### Your objective
Print each line of the listing once more, precisely as given.

### Entries supplied
▬▬▬▬▬▬▬▬▬▬

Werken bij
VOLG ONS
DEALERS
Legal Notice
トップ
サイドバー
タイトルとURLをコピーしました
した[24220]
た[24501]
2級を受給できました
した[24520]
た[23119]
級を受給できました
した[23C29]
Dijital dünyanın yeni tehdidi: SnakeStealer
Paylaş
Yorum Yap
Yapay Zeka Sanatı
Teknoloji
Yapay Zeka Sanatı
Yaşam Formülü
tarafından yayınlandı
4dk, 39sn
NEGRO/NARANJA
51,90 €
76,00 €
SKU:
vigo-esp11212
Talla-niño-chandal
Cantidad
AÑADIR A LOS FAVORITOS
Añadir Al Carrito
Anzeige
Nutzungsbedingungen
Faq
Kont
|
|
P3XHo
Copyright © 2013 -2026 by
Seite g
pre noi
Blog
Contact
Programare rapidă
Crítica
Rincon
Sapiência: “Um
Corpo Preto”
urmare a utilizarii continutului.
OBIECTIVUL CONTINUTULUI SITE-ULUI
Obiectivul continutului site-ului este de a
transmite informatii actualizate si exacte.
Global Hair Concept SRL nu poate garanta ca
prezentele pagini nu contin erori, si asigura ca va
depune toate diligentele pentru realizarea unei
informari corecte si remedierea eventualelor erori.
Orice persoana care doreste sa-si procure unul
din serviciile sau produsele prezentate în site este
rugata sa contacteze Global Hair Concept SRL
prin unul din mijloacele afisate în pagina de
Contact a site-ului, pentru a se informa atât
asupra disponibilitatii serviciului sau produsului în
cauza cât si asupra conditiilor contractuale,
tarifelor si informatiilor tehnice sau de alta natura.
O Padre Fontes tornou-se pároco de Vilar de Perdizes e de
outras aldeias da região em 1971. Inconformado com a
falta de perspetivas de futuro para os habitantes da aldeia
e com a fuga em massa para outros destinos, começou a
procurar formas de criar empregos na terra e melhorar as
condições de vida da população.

▬▬▬▬▬▬▬▬▬▬

### Response for this exercise
Werken bij
VOLG ONS
DEALERS
Legal Notice
トップ
サイドバー
タイトルとURLをコピーしました
した[24220]
た[24501]
2級を受給できました
した[24520]
た[23119]
級を受給できました
した[23C29]
Dijital dünyanın yeni tehdidi: SnakeStealer
Paylaş
Yorum Yap
Yapay Zeka Sanatı
Teknoloji
Yapay Zeka Sanatı
Yaşam Formülü
tarafından yayınlandı
4dk, 39sn
NEGRO/NARANJA
51,90 €
76,00 €
SKU:
vigo-esp11212
Talla-niño-chandal
Cantidad
AÑADIR A LOS FAVORITOS
Añadir Al Carrito
Anzeige
Nutzungsbedingungen
Faq
Kont
|
|
P3XHo
Copyright © 2013 -2026 by
Seite g
pre noi
Blog
Contact
Programare rapidă
Crítica
Rincon
Sapiência: “Um
Corpo Preto”
urmare a utilizarii continutului.
OBIECTIVUL CONTINUTULUI SITE-ULUI
Obiectivul continutului site-ului este de a
transmite informatii actualizate si exacte.
Global Hair Concept SRL nu poate garanta ca
prezentele pagini nu contin erori, si asigura ca va
depune toate diligentele pentru realizarea unei
informari corecte si remedierea eventualelor erori.
Orice persoana care doreste sa-si procure unul
din serviciile sau produsele prezentate în site este
rugata sa contacteze Global Hair Concept SRL
prin unul din mijloacele afisate în pagina de
Contact a site-ului, pentru a se informa atât
asupra disponibilitatii serviciului sau produsului în
cauza cât si asupra conditiilor contractuale,
tarifelor si informatiilor tehnice sau de alta natura.
O Padre Fontes tornou-se pároco de Vilar de Perdizes e de
outras aldeias da região em 1971. Inconformado com a
falta de perspetivas de futuro para os habitantes da aldeia
e com a fuga em massa para outros destinos, começou a
procurar formas de criar empregos na terra e melhorar as
condições de vida da população.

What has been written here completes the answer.